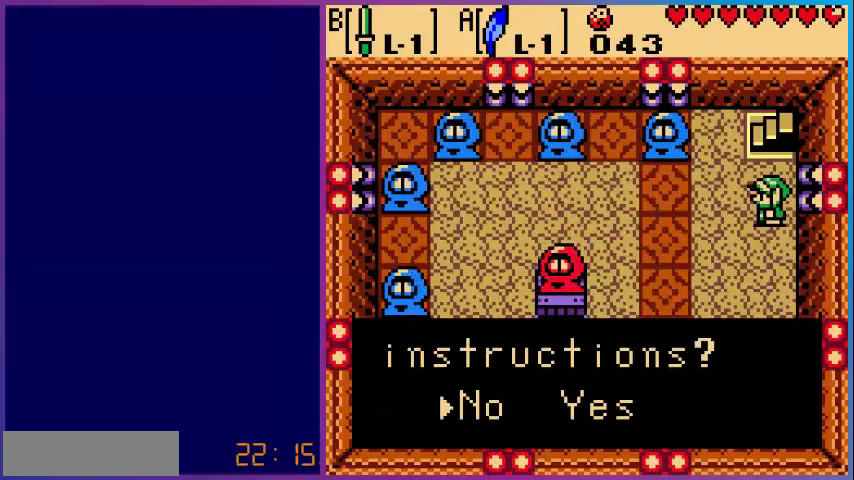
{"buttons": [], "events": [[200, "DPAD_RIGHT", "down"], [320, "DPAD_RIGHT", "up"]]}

* * *

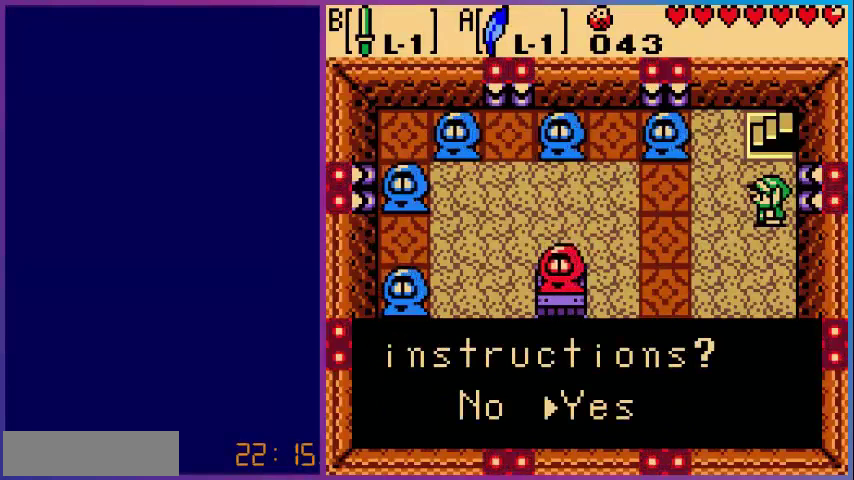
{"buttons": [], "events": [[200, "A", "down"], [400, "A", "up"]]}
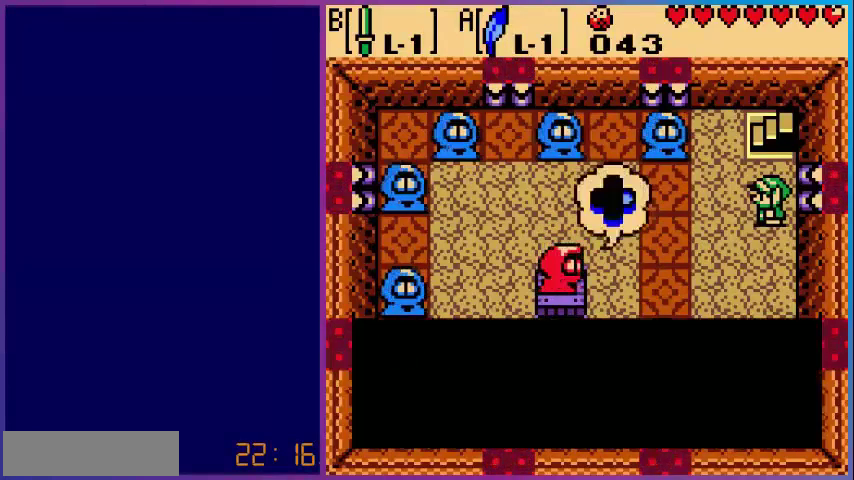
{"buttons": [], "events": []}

◆ Aim of the task: Which lines of the listing contain the string "down"? Copy every one of them.

◆ Exercise answer:
{"buttons": [], "events": [[200, "DPAD_RIGHT", "down"], [320, "DPAD_RIGHT", "up"]]}
{"buttons": [], "events": [[200, "A", "down"], [400, "A", "up"]]}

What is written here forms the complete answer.